GPS in agriculture? The layman is amazed and thinks to himself: this had to be looked at more closely. According to the program, baywa's first practical dialogue field day offers an opportunity to do just that on the practical fields between buttenheim and seigendorf, directly on the state highway. This is where hans koch buries his guests, about 300 farmers from all over upper and central franconia.
The company cultivates seven hectares of land here for demonstration purposes, more than 60 different plant varieties, ten crops. "On one of frankens most difficult sites", hans koch "because the soil up here, unlike in the regnitz meadows, is not fertile loss."
Nevertheless, they have chosen these flat areas as practice fields in order to prove how much the right choice of "the basics, i.E. Plant variety, soil cultivation and nutrient supply" can make constitutes.
Hans koch summarizes the intention of the practice fields and the the participants summed up the first practical dialogue field day as follows: "A farmer can't spend a lot of time thinking or trying things out. When the weather is right, he has to go out and see to it that he cultivates his fields. Here he can see the direct comparison between different varieties, soil cultivation methods, manure and so on, without having to try it out himself."
"Very willing to innovate"
The farmers present don't need to be told twice and examine plants, seeds and also the latest tractors, which are explained by hans koch and his colleagues, without many words but very professionally. "Very willing to innovate" are most farmers today, praises koch. At the same time, however, there is also a lively exchange of knowledge: "I'm currently learning an incredible amount from people between the ages of 75 and 80, the expert admits.
Because knowledge of which crop rotation is good for the soil was ubiquitous in the past, but is scarce in many places today among the younger generation. Which was also due to the manure prices of the 1960s and 1970s: the more favorable the manure, the less care was taken not to deplete the soil too much by growing grain and fodder.

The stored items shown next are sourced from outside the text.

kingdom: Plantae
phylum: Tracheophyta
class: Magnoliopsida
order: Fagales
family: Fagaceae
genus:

It is in this context that the GPS finally comes into play. However, there is still no trace of corresponding advice on positioning. No wonder, because, as hans koch explains with a laugh, "GPS doesn't stand for the global positioning system in our country – it's the abbreviation for 'whole plant silage'!"
And as such, it offers a good alternative to corn cultivation: whereas after the cultivation of corn or even rapeseed, the soil first needs 20 to 22 months to grow pests – bacteria, for example – to reduce the number of plants, so that after the GPS harvest, hulse crops or waterleaf plants can be sown again immediately. These in turn act as natural fertilizers.
Between buttenheim and seigendorf, as in most german GPS fields, a rye mixture is cultivated that combines the advantages of different rye varieties in one field. The harvested plants can then be used to generate energy in biogas plants. But hans koch no longer has to explain this to the majority of his visitors.